Au fil des lectures : reçu 10/10
février 2024
« Une vérité appartient, non pas au premier qui la dit, mais au premier qui la prouve. » (traité 1ère ed.)
Pour les faits, Géraldine Muhlmann Éditions Les Belles Lettres
Les « fake news » qui véhiculent le faux et enterrent le vrai, au risque de susciter de dangereuses ambitions de légiférer, témoignent de l’effacement du réel. Le réel repose sur des faits qui ont une matière qui se ressent, s’éprouve, s’impose. Ils sont communicables et ont valeur universelle. « Les faits sont têtus » écrivait Mark Twain, repris ensuite par Lénine. Pourtant notre époque se caractérise par la fragilité des faits : c’est ce qui inquiète Géraldine Muhlmann qui nous propose un diagnostic et quelques voies indispensables aux démocraties pour rétablir la valeur des faits. Et l’économie n’est évidemment pas absente du sujet.
La croyance dans l’existence des faits est essentielle à nos démocraties, et ceux-ci sont généralement véhiculés par un témoin qui bénéficie de la confiance de ceux qui les découvrent quand il les rapporte. La surabondance des faits « accessibles » et la perte d’autorité des figures qui rapportaient les faits (journalistes, scientifiques, enseignants, dirigeants…) conduisent à la constitution d’une « bulle conversationnelle » entre gens qui entretiennent les mêmes biais et qui ne peuvent plus être touchés par l’universalité des faits. C’est à la fois la hiérarchie des faits qui est bouleversée, mais leur réalité même qui s’en trouve contestée : ainsi le concept de « faits alternatifs » imaginé par Kellyan Conway, conseillère de Trump au début de sa mandature.
De tout temps, la matière factuelle représente une difficulté pour notre cerveau : « le plus difficile n’est pas de décrire ce que l’on voit, mais de voir ce que l’on voit » (Péguy).

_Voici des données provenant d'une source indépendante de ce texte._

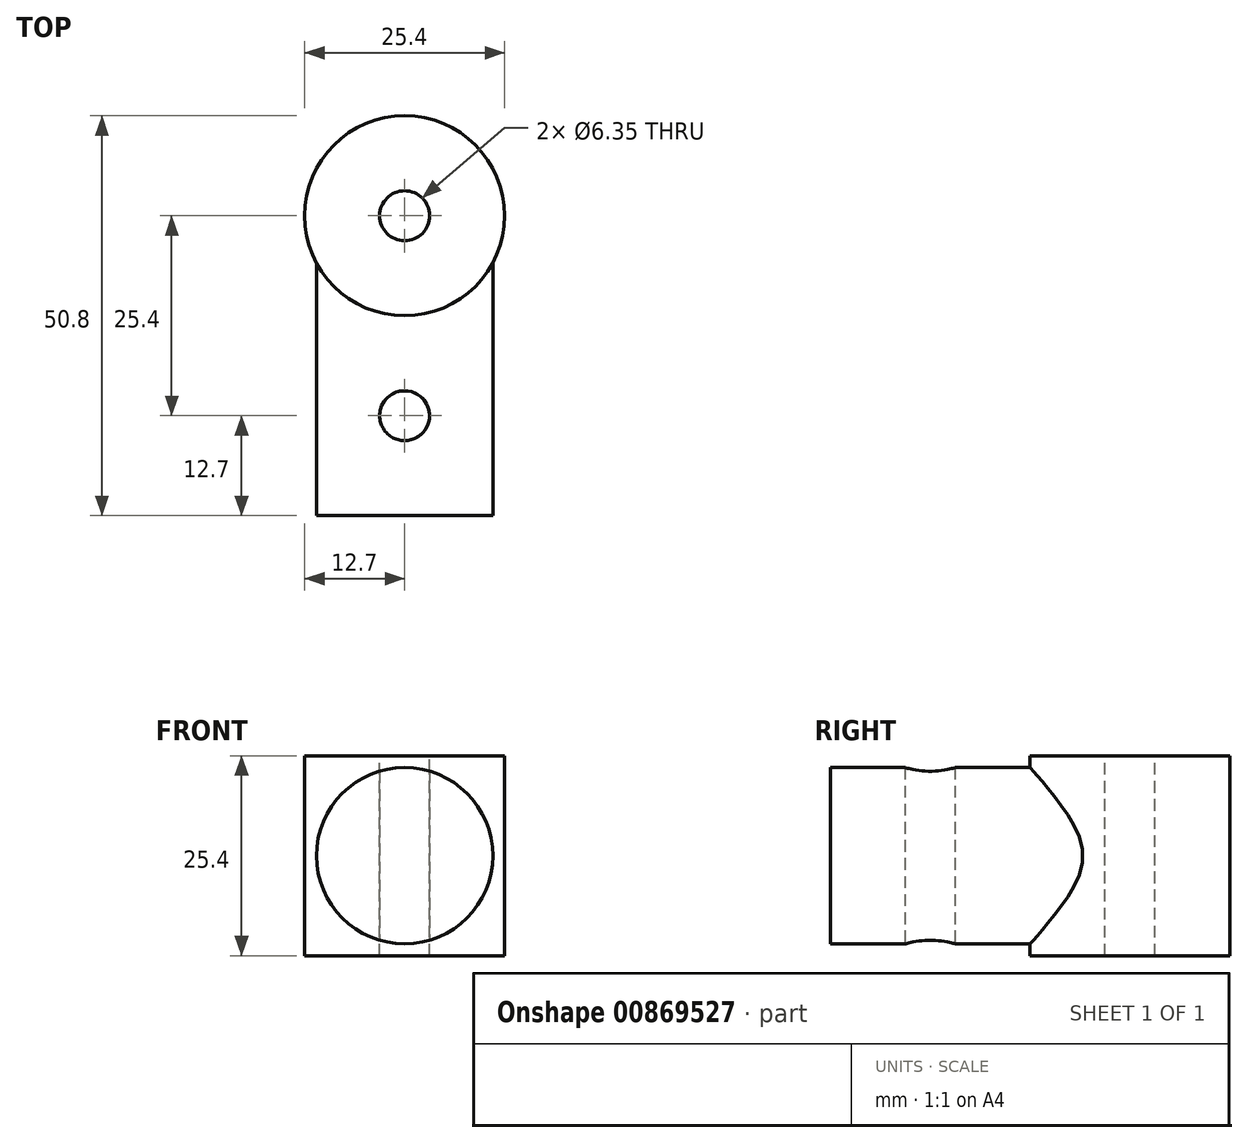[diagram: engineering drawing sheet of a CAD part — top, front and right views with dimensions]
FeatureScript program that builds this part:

Mais la curiosité -qui n’est pas un défaut- et le débat qu’autorisent l’éducation et la démocratie doivent conduire les individus à une forme de discernement qui permette aux faits de s’imposer. Quelle décision, individuelle ou collective, peut être prise valablement sans certitude des faits ? Le confort de la confirmation des opinions, la complaisance pour l’information fausse ou non vérifiée reposent sur l’absence de volonté et d’effort, qu’entretiennent les réseaux sociaux. Et du coup ceux-ci offrent tous les moyens de manipulation aux prophètes et aux chefs pour faire et dominer les opinions qui n’entendent plus les savants.

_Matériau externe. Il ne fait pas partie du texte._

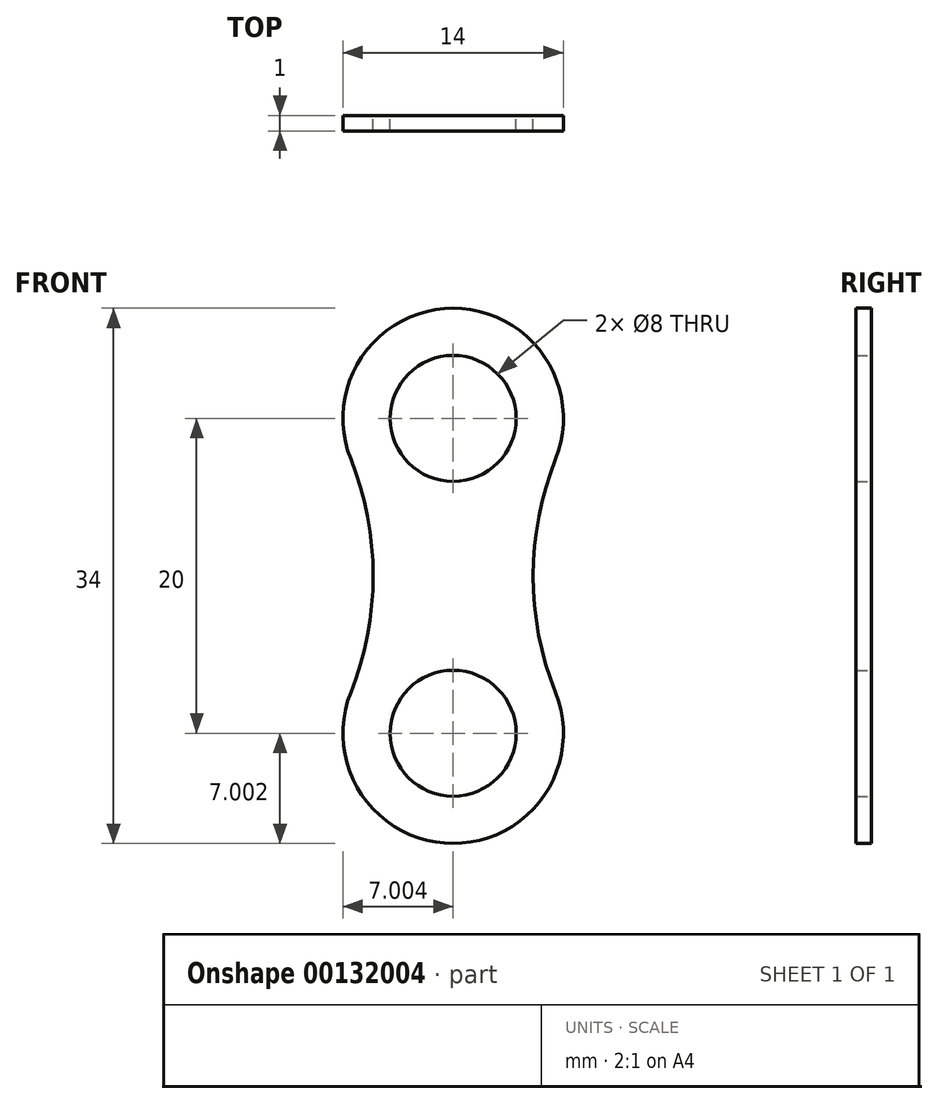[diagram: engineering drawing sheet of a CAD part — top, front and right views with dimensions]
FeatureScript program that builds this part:
annotation { "Feature Type Name" : "Feature", "Feature Type Description" : "" }
export const myFeature = defineFeature(function(context is Context, id is Id, definition is map)
    precondition{}
    {
        {
            var Q0;
            Q0=qCreatedBy(makeId("Front.planeOp"),FACE);
            var sketch = newSketch(context, id + "F0", { "sketchPlane" : qUnion([Q0])});
            skArc(sketch, "E0", {"start": v(-41.52, 56.14) * mm, "mid": v(-48.03, 65.73) * mm, "end": v(-54.53, 56.14) * mm});
            skArc(sketch, "E1", {"start": v(-54.53, 41.33) * mm, "mid": v(-48.03, 31.73) * mm, "end": v(-41.52, 41.33) * mm});
            skArc(sketch, "E2", {"start": v(-54.53, 41.33) * mm, "mid": v(-53.1, 48.73) * mm, "end": v(-54.53, 56.14) * mm});
            skArc(sketch, "E3", {"start": v(-41.52, 56.14) * mm, "mid": v(-42.95, 48.73) * mm, "end": v(-41.52, 41.33) * mm});
            skCircle(sketch, "E4", {"center": v(-48.03, 58.73) * mm, "radius": 4 * mm});
            skCircle(sketch, "E5", {"center": v(-48.03, 38.73) * mm, "radius": 4 * mm});
            skSolve(sketch);
        }
        {
            var Q0;
            Q0=makeQuery(id+"F0.imprint","IMPRINT",FACE,{"disambiguationData":[TD([[makeQuery(id+"F0.imprint","IMPRINT",EDGE,{"derivedFrom":sQuery(id+"F0.wireOp",EDGE,"E0")}),1.0]])]});
            extrude(context, id + "F1", {"entities" : qUnion([Q0]), "depth" : 1 * mm});
        }
    });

L’entretien du doute n’est plus un moyen d’avancer vers la connaissance en éliminant ses propres biais mais au contraire le moyen pour les esprits affaiblis de contester la réalité pour en inventer une qui leur convienne : les conspirationnistes refusent ainsi l’information qui ne les conforte pas dans leur identification au groupe, à l’opinion qu’ils ont choisi ou qui leur est imposée sans qu’ils en aient conscience.

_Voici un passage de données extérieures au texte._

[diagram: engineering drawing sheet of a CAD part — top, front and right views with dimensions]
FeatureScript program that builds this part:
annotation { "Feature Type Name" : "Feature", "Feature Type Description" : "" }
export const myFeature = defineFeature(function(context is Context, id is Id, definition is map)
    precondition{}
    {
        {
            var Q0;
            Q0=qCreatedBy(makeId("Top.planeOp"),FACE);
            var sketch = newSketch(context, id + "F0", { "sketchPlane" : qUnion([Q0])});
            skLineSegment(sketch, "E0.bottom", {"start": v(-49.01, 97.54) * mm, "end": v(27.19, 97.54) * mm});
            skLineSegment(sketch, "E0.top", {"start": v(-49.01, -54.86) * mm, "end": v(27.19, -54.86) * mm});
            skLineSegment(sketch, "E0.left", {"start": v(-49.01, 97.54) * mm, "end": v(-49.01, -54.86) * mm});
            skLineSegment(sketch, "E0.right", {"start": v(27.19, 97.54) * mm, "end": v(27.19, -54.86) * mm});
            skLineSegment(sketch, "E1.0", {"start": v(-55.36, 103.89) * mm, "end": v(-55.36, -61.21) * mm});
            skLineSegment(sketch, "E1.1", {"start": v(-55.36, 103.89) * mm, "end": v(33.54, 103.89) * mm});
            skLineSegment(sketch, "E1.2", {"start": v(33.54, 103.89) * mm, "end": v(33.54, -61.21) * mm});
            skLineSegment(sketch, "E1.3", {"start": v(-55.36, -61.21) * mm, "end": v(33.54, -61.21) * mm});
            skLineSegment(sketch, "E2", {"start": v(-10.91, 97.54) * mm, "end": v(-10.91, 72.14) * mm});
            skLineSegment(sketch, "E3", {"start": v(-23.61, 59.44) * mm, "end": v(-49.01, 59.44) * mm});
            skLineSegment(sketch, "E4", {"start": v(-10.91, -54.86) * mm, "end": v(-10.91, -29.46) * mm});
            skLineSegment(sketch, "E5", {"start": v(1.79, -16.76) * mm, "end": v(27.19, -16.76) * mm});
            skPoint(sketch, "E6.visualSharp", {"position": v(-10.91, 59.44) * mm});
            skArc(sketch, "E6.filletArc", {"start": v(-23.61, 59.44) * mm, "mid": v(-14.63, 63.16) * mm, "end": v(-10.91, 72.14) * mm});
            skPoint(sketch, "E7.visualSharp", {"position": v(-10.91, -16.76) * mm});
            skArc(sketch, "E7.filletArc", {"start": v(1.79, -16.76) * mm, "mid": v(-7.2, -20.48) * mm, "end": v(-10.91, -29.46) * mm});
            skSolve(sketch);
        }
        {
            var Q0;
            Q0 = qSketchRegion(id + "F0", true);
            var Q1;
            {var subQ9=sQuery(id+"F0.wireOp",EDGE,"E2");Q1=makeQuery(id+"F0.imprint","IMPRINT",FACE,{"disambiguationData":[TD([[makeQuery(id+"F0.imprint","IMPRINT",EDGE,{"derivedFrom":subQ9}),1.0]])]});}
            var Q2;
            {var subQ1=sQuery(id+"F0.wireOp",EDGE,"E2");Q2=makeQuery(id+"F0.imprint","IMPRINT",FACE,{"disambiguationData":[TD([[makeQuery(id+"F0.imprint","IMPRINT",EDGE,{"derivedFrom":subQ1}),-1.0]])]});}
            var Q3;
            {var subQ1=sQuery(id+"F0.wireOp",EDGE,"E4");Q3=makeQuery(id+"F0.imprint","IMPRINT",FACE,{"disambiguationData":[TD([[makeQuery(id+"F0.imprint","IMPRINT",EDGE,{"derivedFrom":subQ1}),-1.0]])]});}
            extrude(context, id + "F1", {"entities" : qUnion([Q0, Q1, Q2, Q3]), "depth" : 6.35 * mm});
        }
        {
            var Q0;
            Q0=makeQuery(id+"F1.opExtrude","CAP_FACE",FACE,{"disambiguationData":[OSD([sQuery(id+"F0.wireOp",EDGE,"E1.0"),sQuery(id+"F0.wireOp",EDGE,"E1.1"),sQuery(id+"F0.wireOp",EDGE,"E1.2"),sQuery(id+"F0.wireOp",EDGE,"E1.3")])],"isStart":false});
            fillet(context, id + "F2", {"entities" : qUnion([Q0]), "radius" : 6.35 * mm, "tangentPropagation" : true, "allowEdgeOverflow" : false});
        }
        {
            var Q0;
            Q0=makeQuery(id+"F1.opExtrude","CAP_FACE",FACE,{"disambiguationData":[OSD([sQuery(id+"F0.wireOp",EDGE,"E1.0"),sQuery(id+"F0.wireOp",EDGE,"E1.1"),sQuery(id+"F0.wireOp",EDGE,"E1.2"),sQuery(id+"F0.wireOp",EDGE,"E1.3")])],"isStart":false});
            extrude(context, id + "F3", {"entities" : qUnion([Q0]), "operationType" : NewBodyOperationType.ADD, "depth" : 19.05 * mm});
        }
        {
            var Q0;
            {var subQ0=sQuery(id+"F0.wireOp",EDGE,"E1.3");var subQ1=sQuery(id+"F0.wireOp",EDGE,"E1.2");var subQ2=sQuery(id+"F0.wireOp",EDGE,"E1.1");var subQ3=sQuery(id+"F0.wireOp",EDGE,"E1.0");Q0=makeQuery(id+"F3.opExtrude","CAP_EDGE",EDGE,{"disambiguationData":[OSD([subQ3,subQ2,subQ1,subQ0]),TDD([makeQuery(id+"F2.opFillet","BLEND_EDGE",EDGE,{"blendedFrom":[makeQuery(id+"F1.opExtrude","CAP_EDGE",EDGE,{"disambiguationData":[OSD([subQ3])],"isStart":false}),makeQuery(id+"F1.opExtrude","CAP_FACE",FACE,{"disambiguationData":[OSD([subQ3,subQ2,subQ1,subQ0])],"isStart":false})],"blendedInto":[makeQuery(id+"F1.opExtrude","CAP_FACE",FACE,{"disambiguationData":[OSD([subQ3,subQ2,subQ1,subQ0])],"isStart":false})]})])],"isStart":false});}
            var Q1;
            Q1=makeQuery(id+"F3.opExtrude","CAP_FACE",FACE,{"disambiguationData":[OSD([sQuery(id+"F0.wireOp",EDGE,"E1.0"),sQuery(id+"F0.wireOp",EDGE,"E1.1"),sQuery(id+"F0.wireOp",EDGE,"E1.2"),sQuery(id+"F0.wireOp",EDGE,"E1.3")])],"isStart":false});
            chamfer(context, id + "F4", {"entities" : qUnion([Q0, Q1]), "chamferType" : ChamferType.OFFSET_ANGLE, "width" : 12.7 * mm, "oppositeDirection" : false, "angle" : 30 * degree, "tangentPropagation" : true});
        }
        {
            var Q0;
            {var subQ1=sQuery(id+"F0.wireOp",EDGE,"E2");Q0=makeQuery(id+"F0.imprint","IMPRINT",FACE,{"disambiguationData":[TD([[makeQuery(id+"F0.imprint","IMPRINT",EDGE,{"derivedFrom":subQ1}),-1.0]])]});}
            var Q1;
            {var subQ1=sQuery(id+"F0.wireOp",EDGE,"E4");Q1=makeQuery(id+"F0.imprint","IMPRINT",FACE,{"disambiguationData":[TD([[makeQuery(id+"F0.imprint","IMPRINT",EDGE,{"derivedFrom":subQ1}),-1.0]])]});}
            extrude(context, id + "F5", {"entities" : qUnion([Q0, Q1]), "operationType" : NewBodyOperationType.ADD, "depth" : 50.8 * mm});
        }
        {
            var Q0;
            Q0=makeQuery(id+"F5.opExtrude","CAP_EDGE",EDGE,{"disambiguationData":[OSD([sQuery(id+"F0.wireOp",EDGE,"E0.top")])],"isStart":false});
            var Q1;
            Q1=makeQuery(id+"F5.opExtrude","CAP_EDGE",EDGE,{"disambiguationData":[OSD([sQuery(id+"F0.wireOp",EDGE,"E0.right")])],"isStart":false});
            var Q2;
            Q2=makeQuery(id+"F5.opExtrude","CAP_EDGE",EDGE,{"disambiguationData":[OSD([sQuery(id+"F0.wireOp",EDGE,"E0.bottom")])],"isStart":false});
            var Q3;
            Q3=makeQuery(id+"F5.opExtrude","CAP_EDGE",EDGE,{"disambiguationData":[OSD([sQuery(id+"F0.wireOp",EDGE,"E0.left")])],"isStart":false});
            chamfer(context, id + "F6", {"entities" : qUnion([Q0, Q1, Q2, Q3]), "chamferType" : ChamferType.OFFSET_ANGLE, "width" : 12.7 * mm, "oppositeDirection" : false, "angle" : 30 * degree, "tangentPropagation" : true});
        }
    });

Ce trait de notre époque marquant la fragilité des faits touche bien sûr la matière économique, surtout dans notre pays qui part d’un niveau d’éducation très faible. Évidemment les statistiques sont la première victime : elles sont vulnérables de naissance, le grand statisticien Jean-Louis Boursin les ayant qualifiées de possible « forme scientifique du mensonge ». Sans en contester la réalité mais en éduquant au contraire sur l’usage et la présentation qui peuvent en être faits. Les faits et chiffres économiques se retrouvent souvent sous la forme de statistiques ; aussi est-il courant de voir la réalité économique tue ou dissimulée par l’entretien d’une méfiance à l’égard des statistiques -qualifiées de fausses ou biaisées- qui se prévaut aussi d’un mépris à l’égard de l’intendance. Récemment le Ministre de l’Économie a ainsi pu dire qu’en matière de réduction des dépenses publiques « le plus dur est devant nous » : drôle d’expression qui sous-entend que la direction a été prise et une partie du chemin accompli : pourtant les dépenses publiques en 2023 ont atteint un niveau record qui se traduit par un déficit de 4,9% du PIB, le plus élevé des grands pays de la zone euro. Alors en économie comme pour le reste, l’exigence démocratique doit être celle de la vérité des faits. À la suite des éclairages de Géraldine Muhlmann on lira avec attention « Factfulness » de Hans Rosling (2018).